Problem to work on:
Please pick out every line of the records below that contains the word "April", copying each one in full.

Information provided:

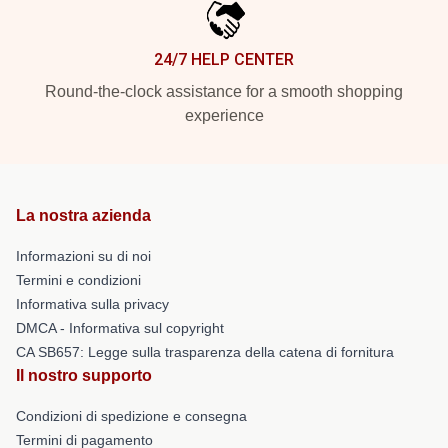
24/7 HELP CENTER
Round-the-clock assistance for a smooth shopping
experience
La nostra azienda
Informazioni su di noi
Termini e condizioni
Informativa sulla privacy
DMCA - Informativa sul copyright
CA SB657: Legge sulla trasparenza della catena di fornitura
Il nostro supporto
Condizioni di spedizione e consegna
Termini di pagamento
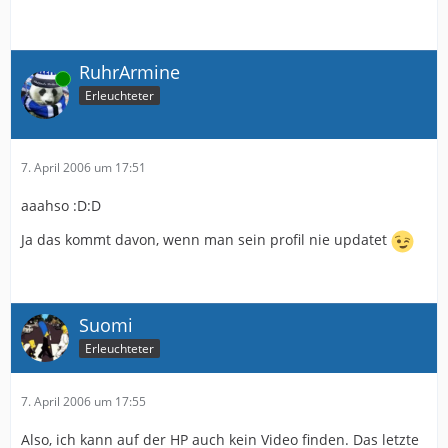
RuhrArmine
Online
Erleuchteter
7. April 2006 um 17:51
aaahso :D:D
Ja das kommt davon, wenn man sein profil nie updatet
Suomi
Erleuchteter
7. April 2006 um 17:55
Also, ich kann auf der HP auch kein Video finden. Das letzte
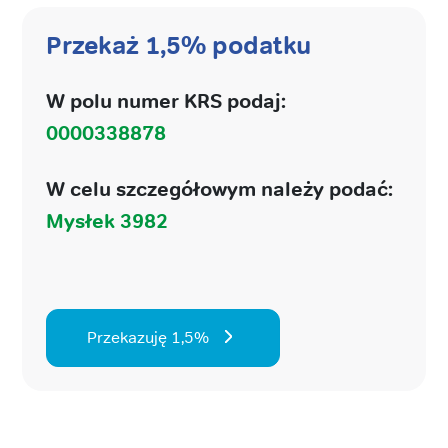
Przekaż 1,5% podatku
W polu numer KRS podaj:
0000338878
W celu szczegółowym należy podać:
Mysłek 3982
Przekazuję 1,5%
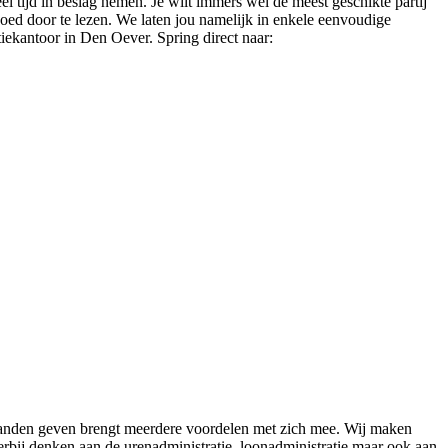
el tijd in beslag nemen. Je wilt immers wel de meest geschikte partij
 goed door te lezen. We laten jou namelijk in enkele eenvoudige
atiekantoor in Den Oever. Spring direct naar:
 handen geven brengt meerdere voordelen met zich mee. Wij maken
rbij denken aan de urenadministratie, loonadministratie maar ook aan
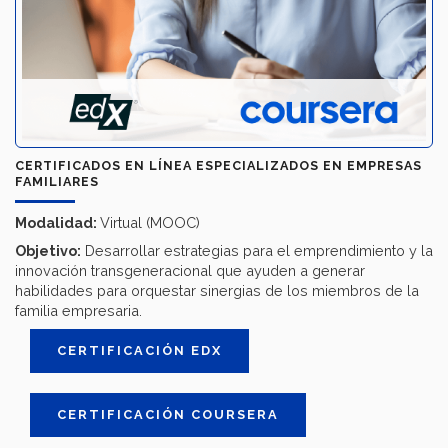
CERTIFICADOS EN LÍNEA ESPECIALIZADOS EN EMPRESAS
FAMILIARES
Modalidad:
Virtual (MOOC)
Objetivo:
Desarrollar estrategias para el emprendimiento y la
innovación transgeneracional que ayuden a generar
habilidades para orquestar sinergias de los miembros de la
familia empresaria.
CERTIFICACIÓN EDX
CERTIFICACIÓN COURSERA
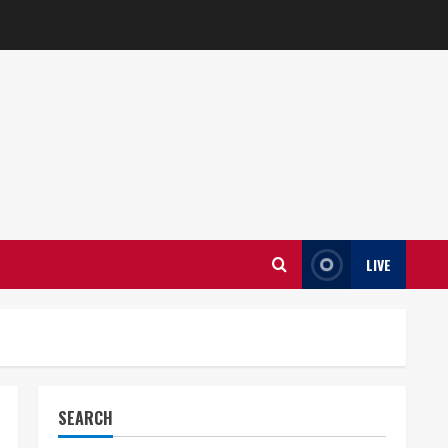
LIVE
SEARCH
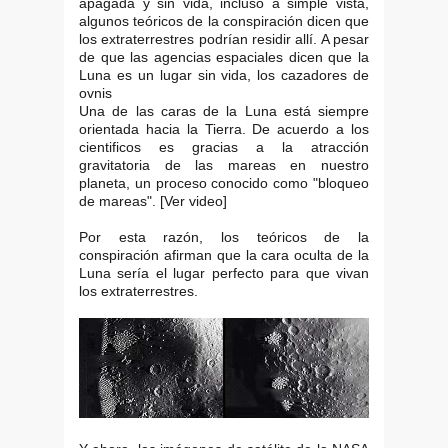
apagada y sin vida, incluso a simple vista,
algunos teóricos de la conspiración dicen que
los extraterrestres podrían residir allí. A pesar
de que las agencias espaciales dicen que la
Luna es un lugar sin vida, los cazadores de
ovnis
Una de las caras de la Luna está siempre
orientada hacia la Tierra. De acuerdo a los
cientificos es gracias a la atracción
gravitatoria de las mareas en nuestro
planeta, un proceso conocido como "bloqueo
de mareas". [Ver video]
Por esta razón, los teóricos de la
conspiración afirman que la cara oculta de la
Luna sería el lugar perfecto para que vivan
los extraterrestres.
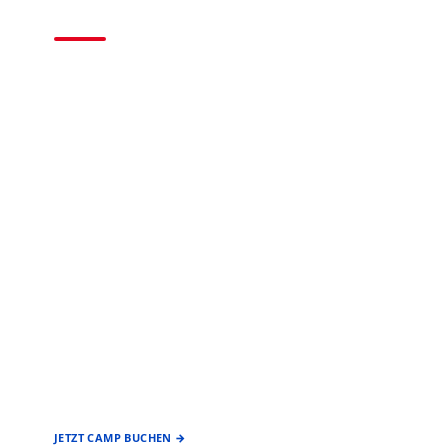
2026
BASEBALL • SOFTBALL
EIN ANGEBOT DES
FÖRDERVEREIN
BASEBALL & SOFTBALL
STUTTGART REDS
JETZT CAMP BUCHEN →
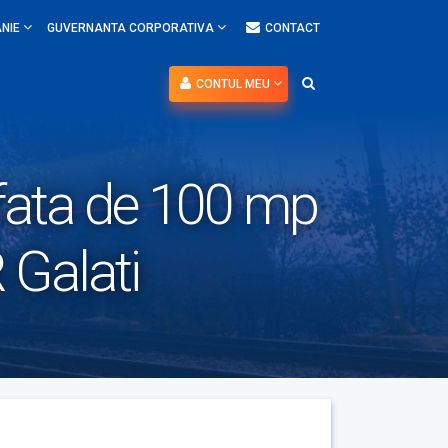
NIE
GUVERNANTA CORPORATIVA
CONTACT
CONTUL MEU
rafata de 100 mp
 Galati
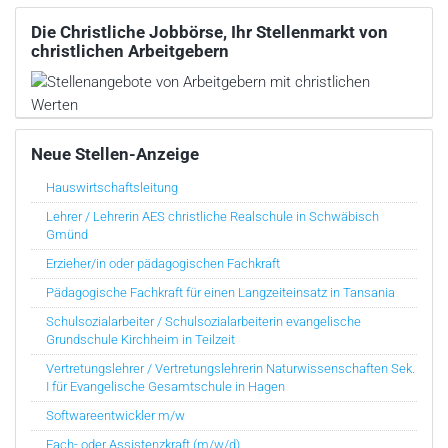
Die Christliche Jobbörse, Ihr Stellenmarkt von
christlichen Arbeitgebern
Neue Stellen-Anzeige
Hauswirtschaftsleitung
Lehrer / Lehrerin AES christliche Realschule in Schwäbisch
Gmünd
Erzieher/in oder pädagogischen Fachkraft
Pädagogische Fachkraft für einen Langzeiteinsatz in Tansania
Schulsozialarbeiter / Schulsozialarbeiterin evangelische
Grundschule Kirchheim in Teilzeit
Vertretungslehrer / Vertretungslehrerin Naturwissenschaften Sek.
I für Evangelische Gesamtschule in Hagen
Softwareentwickler m/w
Fach- oder Assistenzkraft (m/w/d)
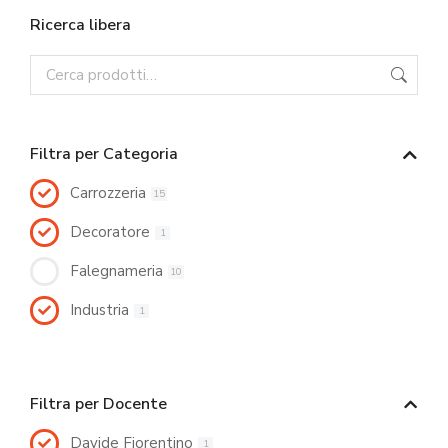
Ricerca libera
Filtra per Categoria
Carrozzeria
15
Decoratore
1
Falegnameria
10
Industria
1
Filtra per Docente
Davide Fiorentino
1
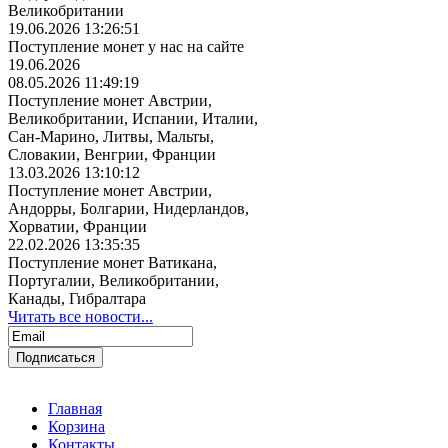
Великобритании
19.06.2026 13:26:51
Поступление монет у нас на сайте
19.06.2026
08.05.2026 11:49:19
Поступление монет Австрии,
Великобритании, Испании, Италии,
Сан-Марино, Литвы, Мальты,
Словакии, Венгрии, Франции
13.03.2026 13:10:12
Поступление монет Австрии,
Андорры, Болгарии, Нидерландов,
Хорватии, Франции
22.02.2026 13:35:35
Поступление монет Ватикана,
Португалии, Великобритании,
Канады, Гибралтара
Читать все новости...
Главная
Корзина
Контакты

Written solution:
7. April 2006 um 17:51
7. April 2006 um 17:55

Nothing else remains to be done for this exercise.